Reading passage:

+--

The open-face refrigerator (highly illogical and energy inefficient), located at the far right end of the room, was half full of beverages: there was a neat rows of private label TOMATO. bottled water; there was not one, but multiple varieties of Vitamin Water, in plastic bottles as well; and there was Snapple (also encased in plastic). There were also four or five utterly pathetic looking, limp Iceberg-lettuce salads, diminutive portions wadded into bulky (plastic) to-go containers.

And there was this heinous wall-paper, what looked like layers upon layers of totally random, irrelevant images. Like the chalkboard, the wallpaper was basically just a tasteless visual distraction, I would have much preferred to stare at a neutral colored wall or the original calicanto underneath.

Aside from the generic tomato symbol in TOMATO's logo, there wasn't a sign of real tomatoes anywhere, not even a bowl of tomatoes on the counter. There weren't even items containing tomatoes in the menu. If there had been, the tomatoes would have been of a shitty quality.

+--

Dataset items
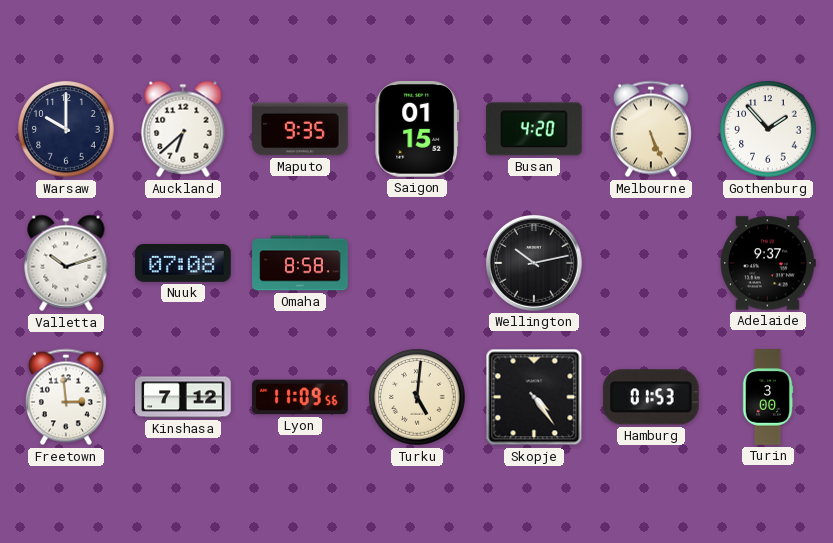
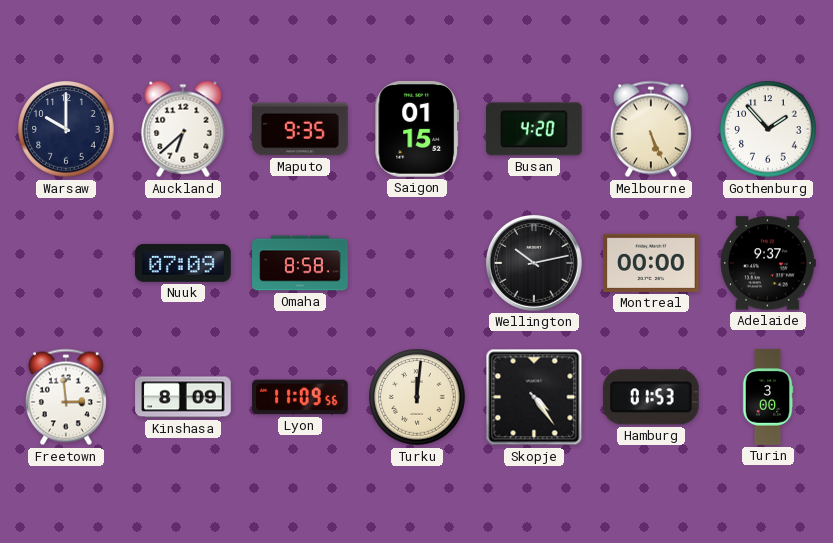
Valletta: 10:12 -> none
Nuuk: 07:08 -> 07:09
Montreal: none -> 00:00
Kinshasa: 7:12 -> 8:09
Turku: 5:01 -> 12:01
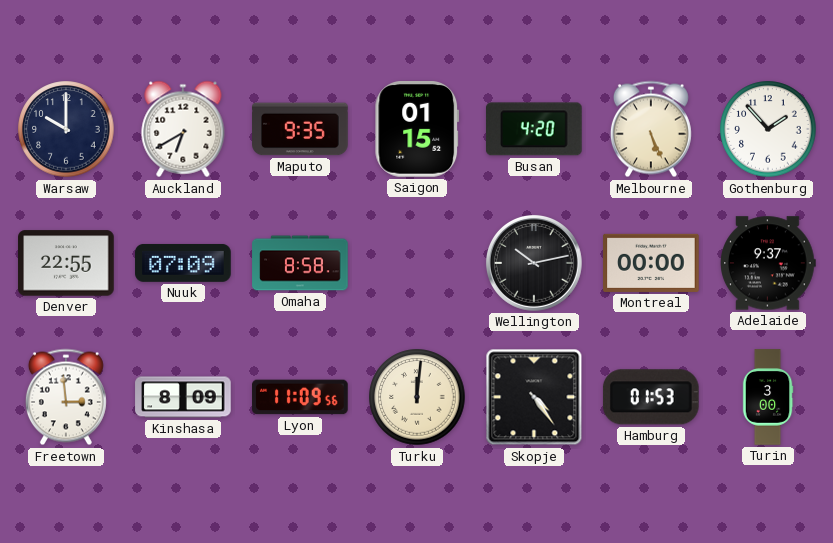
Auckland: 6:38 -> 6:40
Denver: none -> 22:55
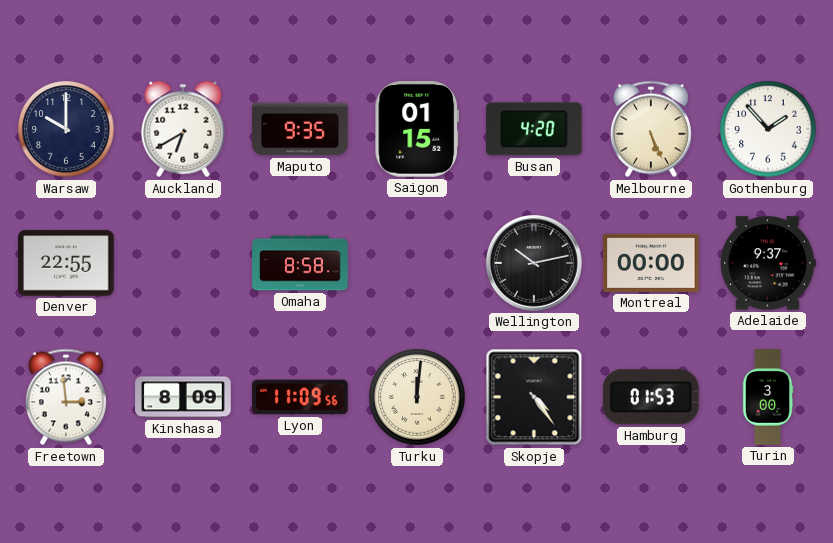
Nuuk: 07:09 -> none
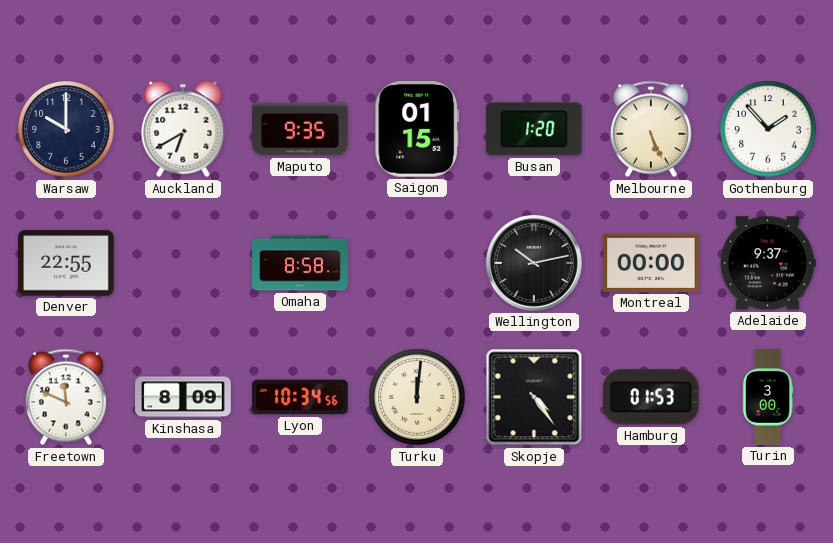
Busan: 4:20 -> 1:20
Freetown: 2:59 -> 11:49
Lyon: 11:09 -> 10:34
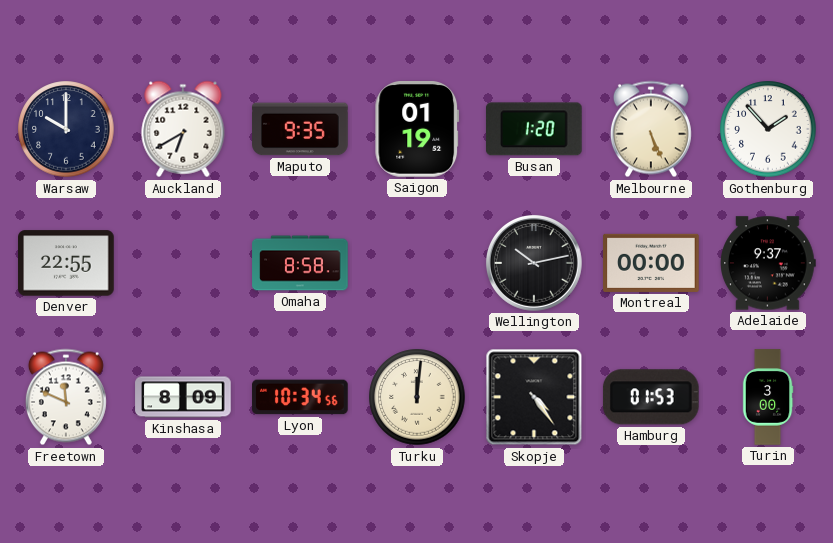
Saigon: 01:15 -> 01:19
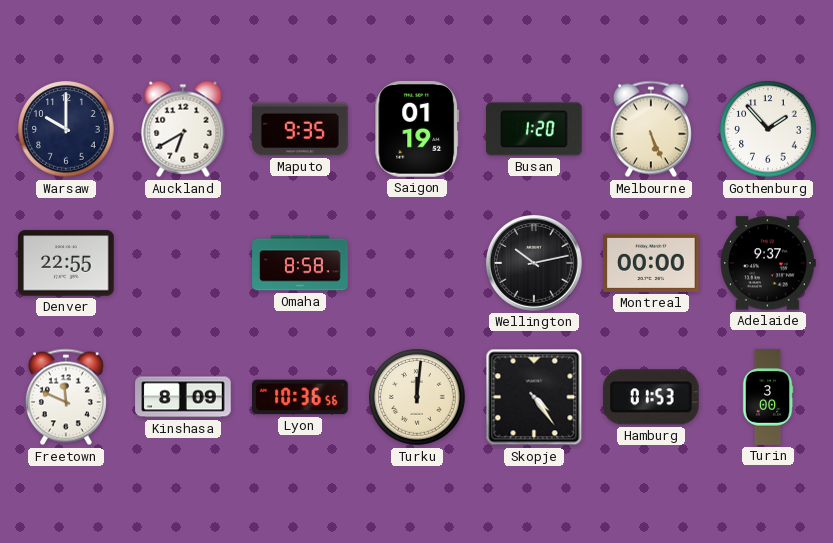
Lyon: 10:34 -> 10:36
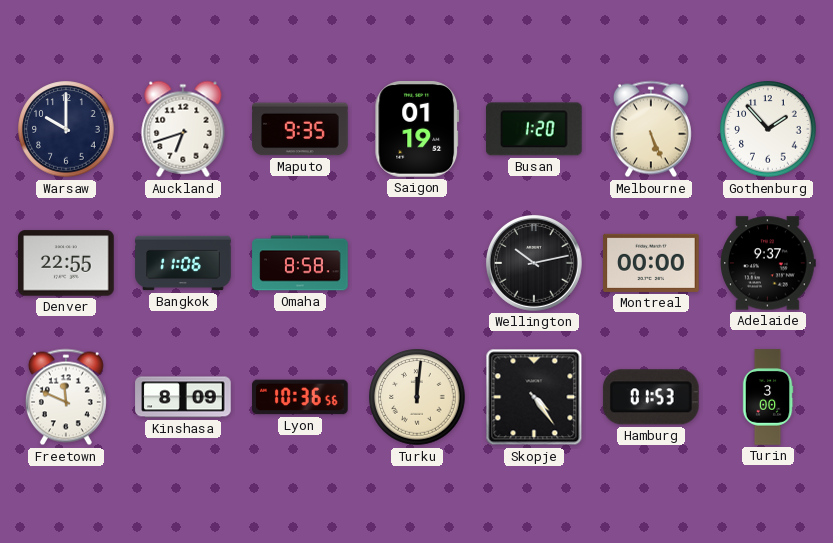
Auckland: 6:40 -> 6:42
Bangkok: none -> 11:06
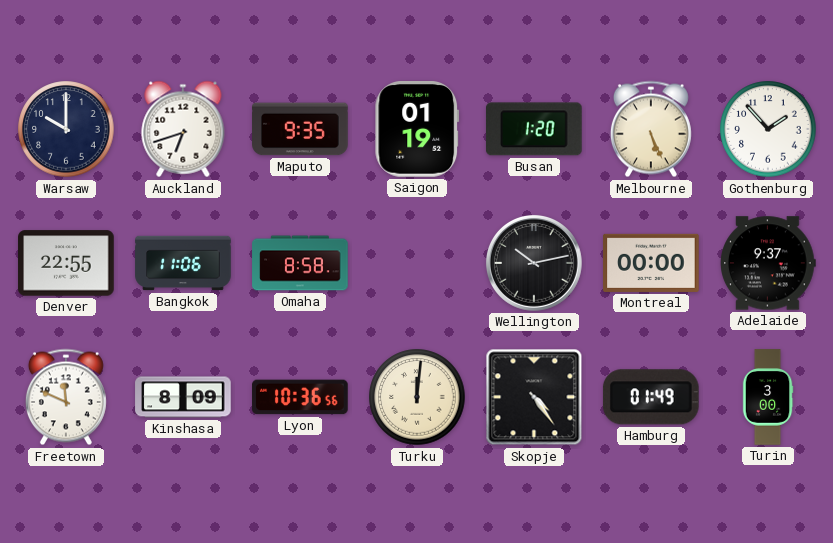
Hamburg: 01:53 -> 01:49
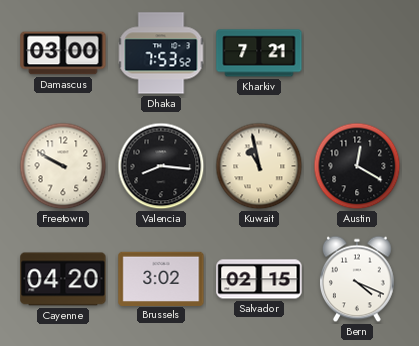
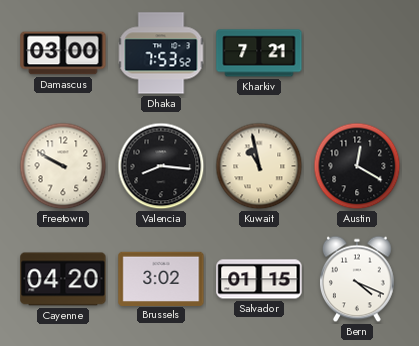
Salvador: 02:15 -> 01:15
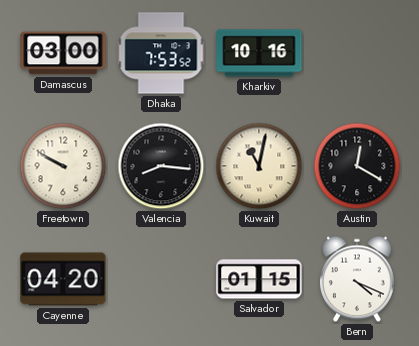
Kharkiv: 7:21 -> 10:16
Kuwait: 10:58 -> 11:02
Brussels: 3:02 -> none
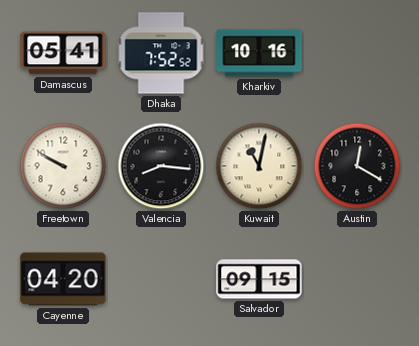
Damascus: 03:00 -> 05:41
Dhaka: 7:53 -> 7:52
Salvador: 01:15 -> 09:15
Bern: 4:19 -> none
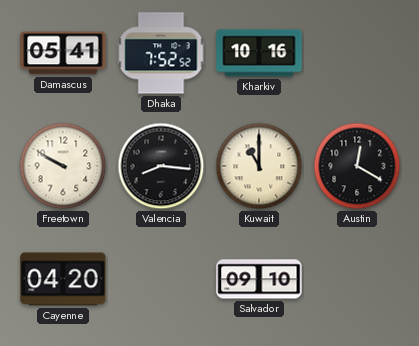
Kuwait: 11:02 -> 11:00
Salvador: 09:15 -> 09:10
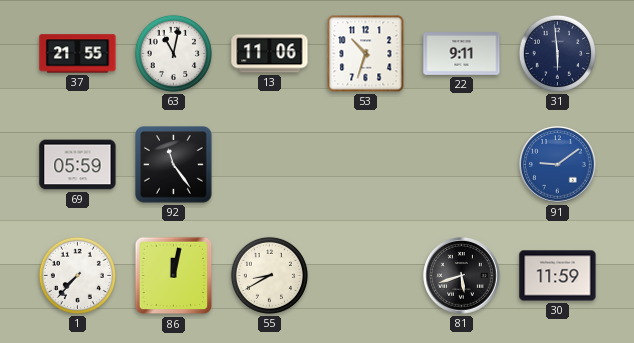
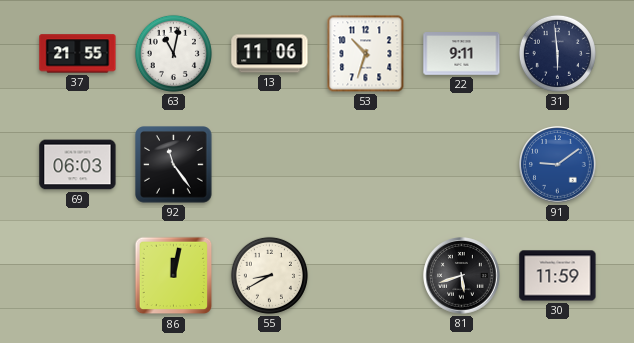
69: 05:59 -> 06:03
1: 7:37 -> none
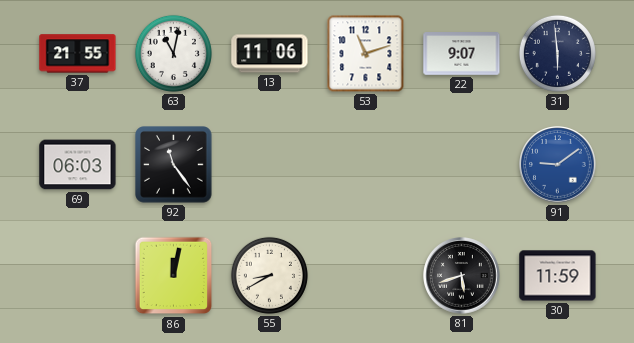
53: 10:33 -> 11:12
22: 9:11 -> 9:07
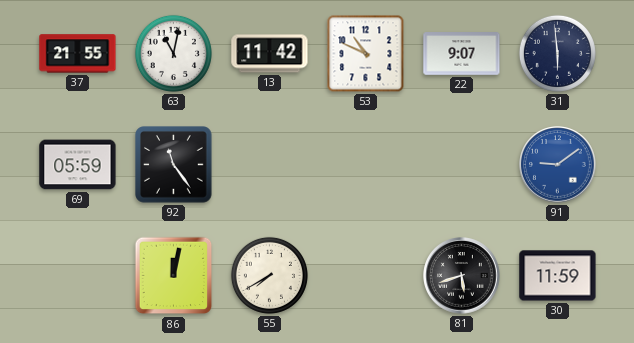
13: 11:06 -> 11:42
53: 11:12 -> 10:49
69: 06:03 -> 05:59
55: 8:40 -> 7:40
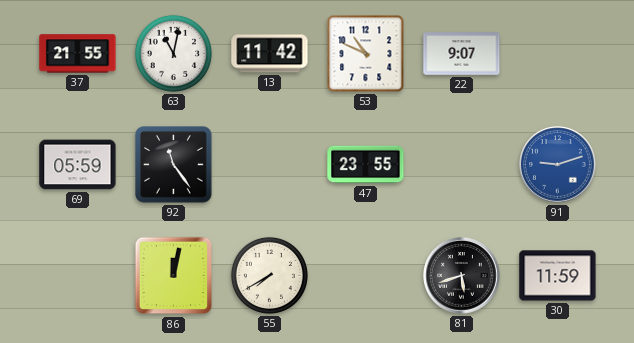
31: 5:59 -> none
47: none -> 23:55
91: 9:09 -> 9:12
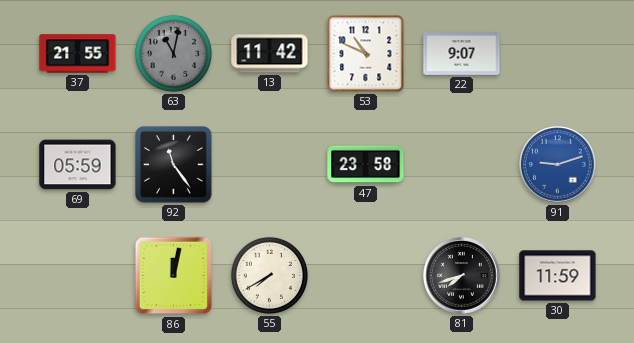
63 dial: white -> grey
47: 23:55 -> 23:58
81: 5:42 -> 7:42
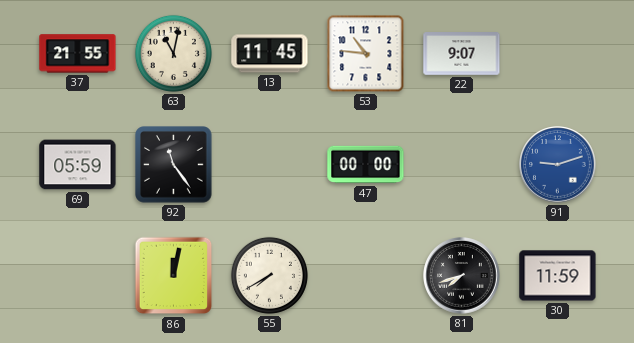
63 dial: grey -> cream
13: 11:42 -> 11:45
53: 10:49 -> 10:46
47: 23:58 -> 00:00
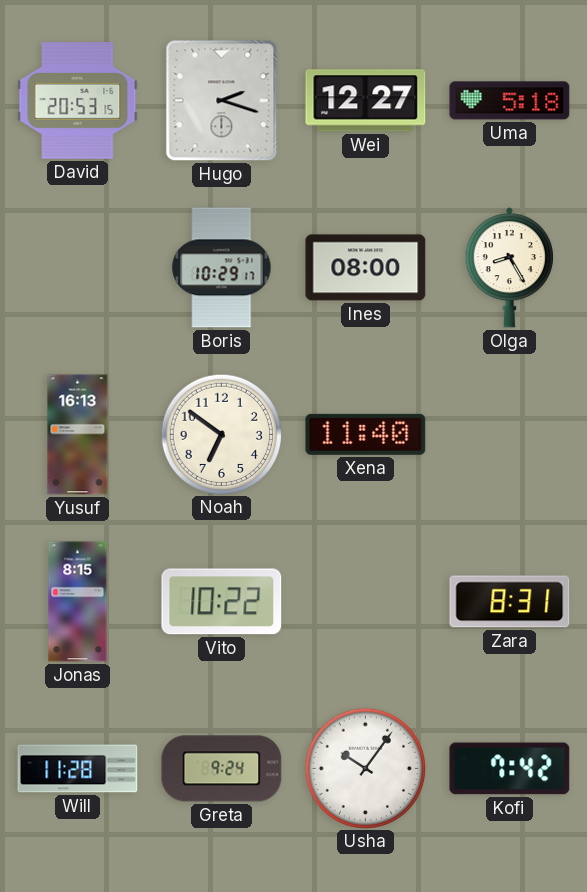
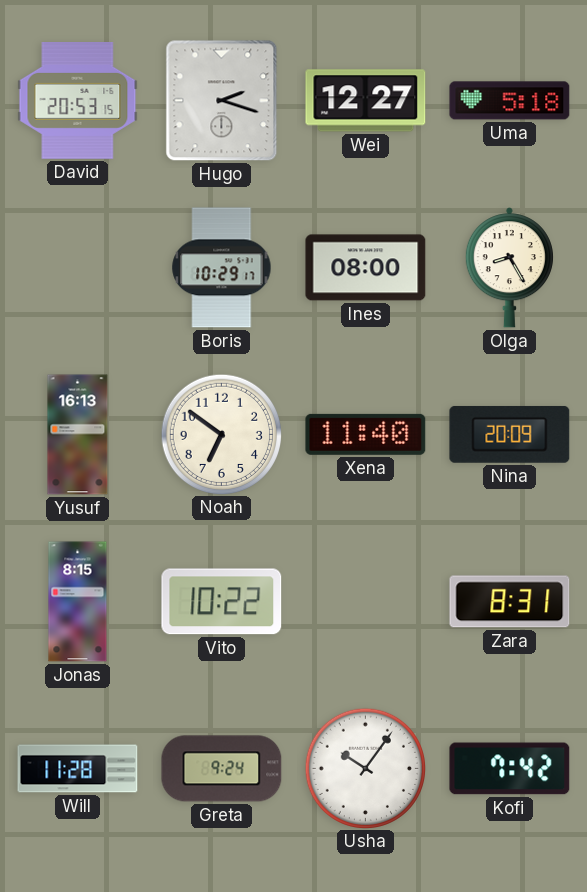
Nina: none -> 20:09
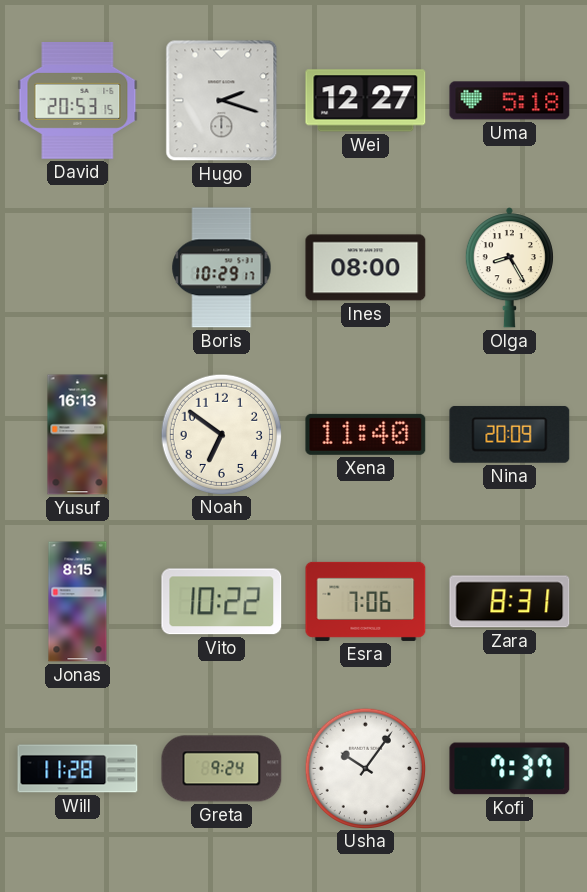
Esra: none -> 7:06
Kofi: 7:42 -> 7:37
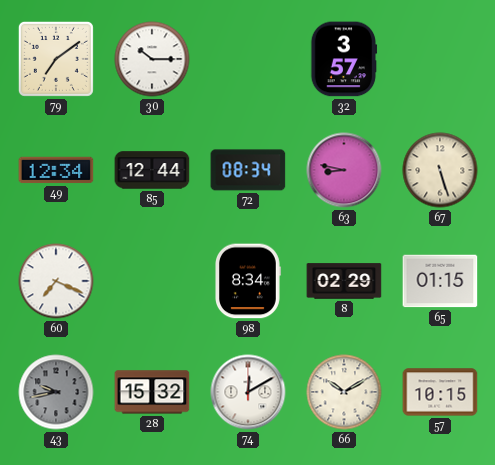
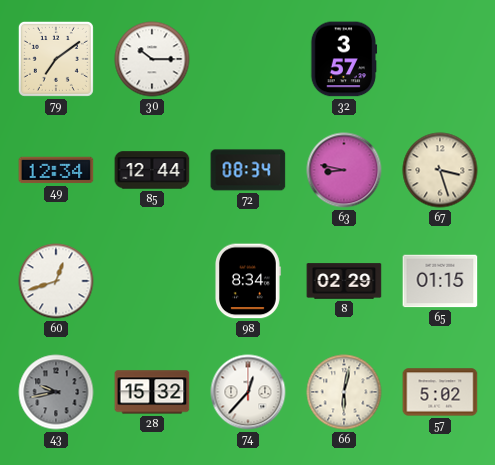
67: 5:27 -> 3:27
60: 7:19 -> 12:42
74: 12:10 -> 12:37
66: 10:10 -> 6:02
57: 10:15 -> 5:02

+--

Exercise description:
In the passage about TOMATO, what would the writer have preferred to stare at instead of the wallpaper?

Correct output:
A neutral colored wall or the original calicanto underneath.